Return all of the data verbatim, dropping any picture.
= = = =
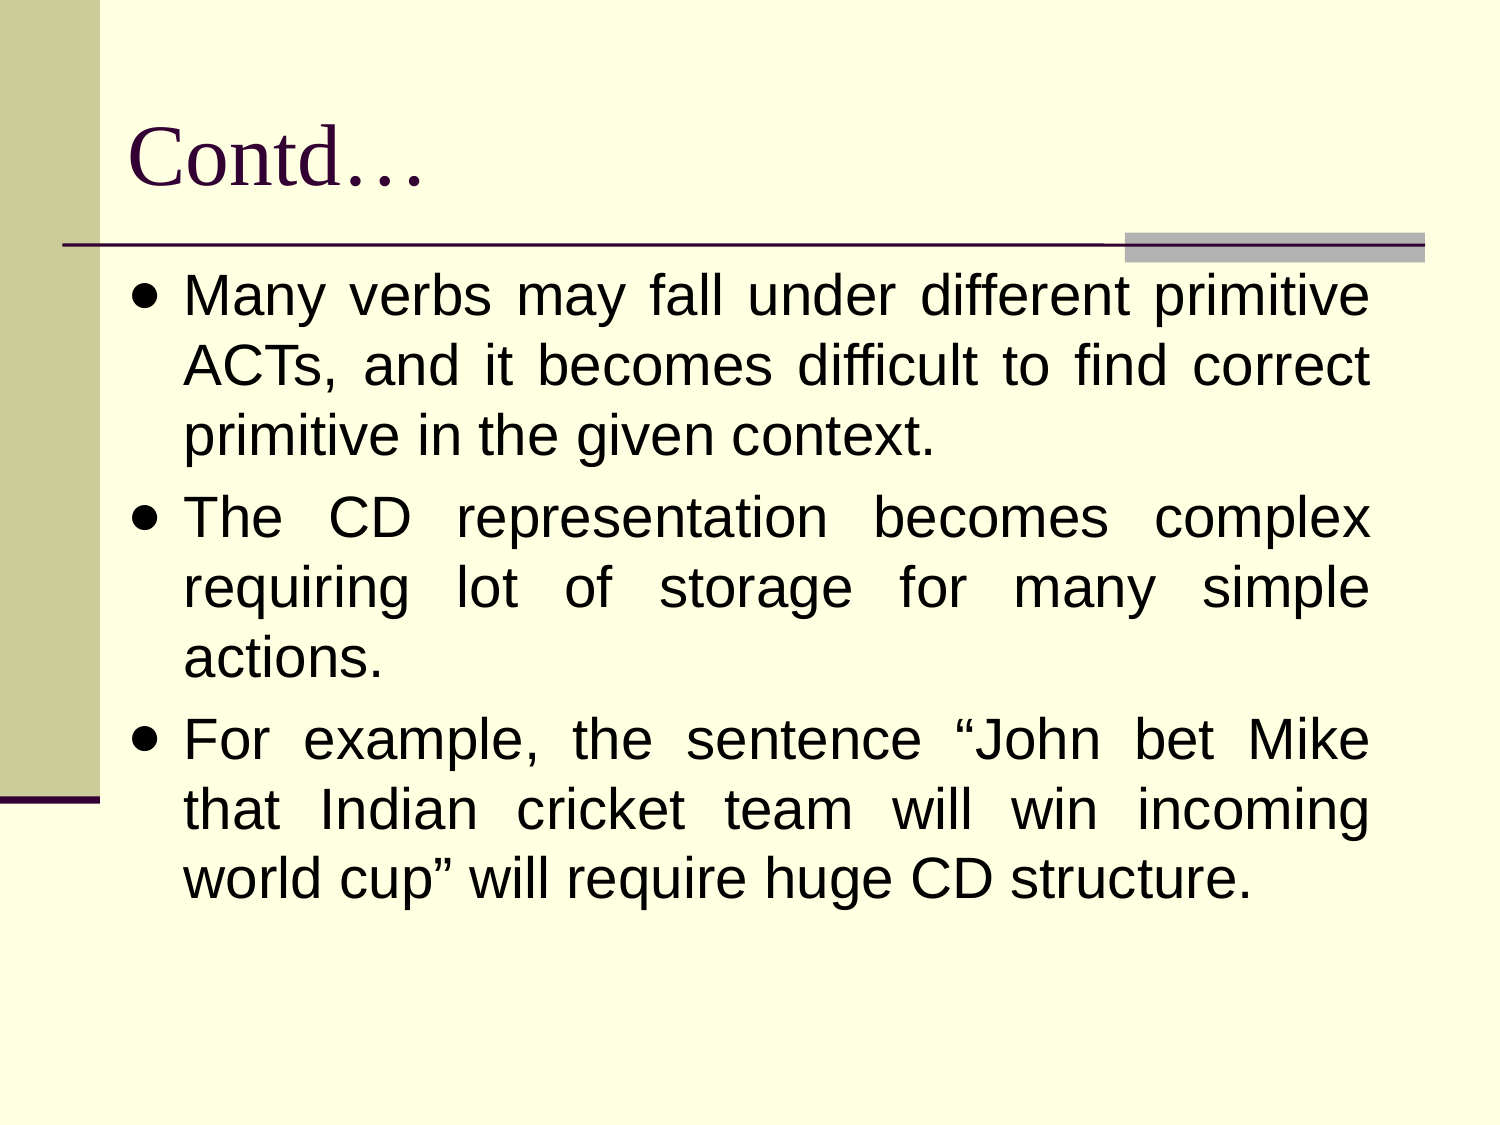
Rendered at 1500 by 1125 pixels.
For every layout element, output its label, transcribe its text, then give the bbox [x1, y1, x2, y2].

title Contd… [112, 99, 1413, 200]
list Many verbs may fall under different primitive ACTs, and it becomes difficult to find correct primitive in the given context. The CD representation becomes complex requiring lot of storage for many simple actions. For example, the sentence “John bet Mike that Indian cricket team will win incoming world cup” will require huge CD structure. [112, 249, 1388, 1000]
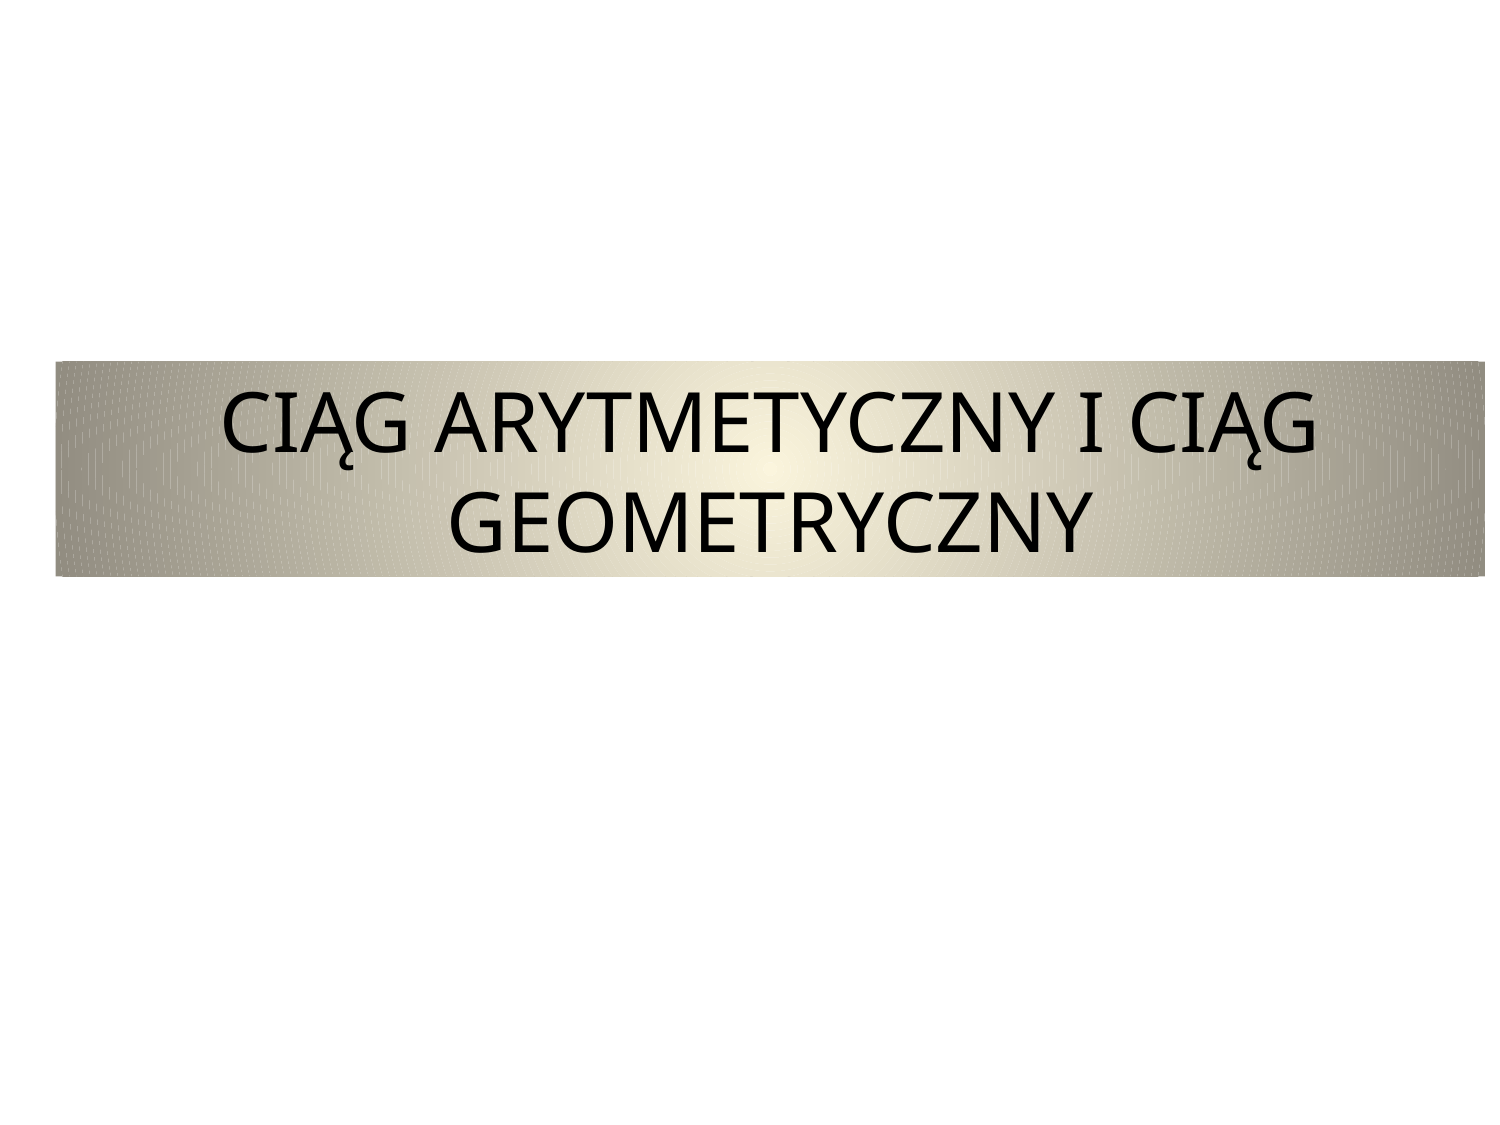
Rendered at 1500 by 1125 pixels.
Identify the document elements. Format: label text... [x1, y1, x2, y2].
= = = =
• **Task response**:
Rendered at 1500 by 1125 pixels.
For every layout element, output its label, transcribe its text, then give the bbox [x1, y1, x2, y2].

title Contd… [112, 99, 1413, 200]
list Many verbs may fall under different primitive ACTs, and it becomes difficult to find correct primitive in the given context. The CD representation becomes complex requiring lot of storage for many simple actions. For example, the sentence “John bet Mike that Indian cricket team will win incoming world cup” will require huge CD structure. [112, 249, 1388, 1000]
Rendered at 1500 by 1125 pixels.
Identify the document elements. Format: label text... [x1, y1, x2, y2].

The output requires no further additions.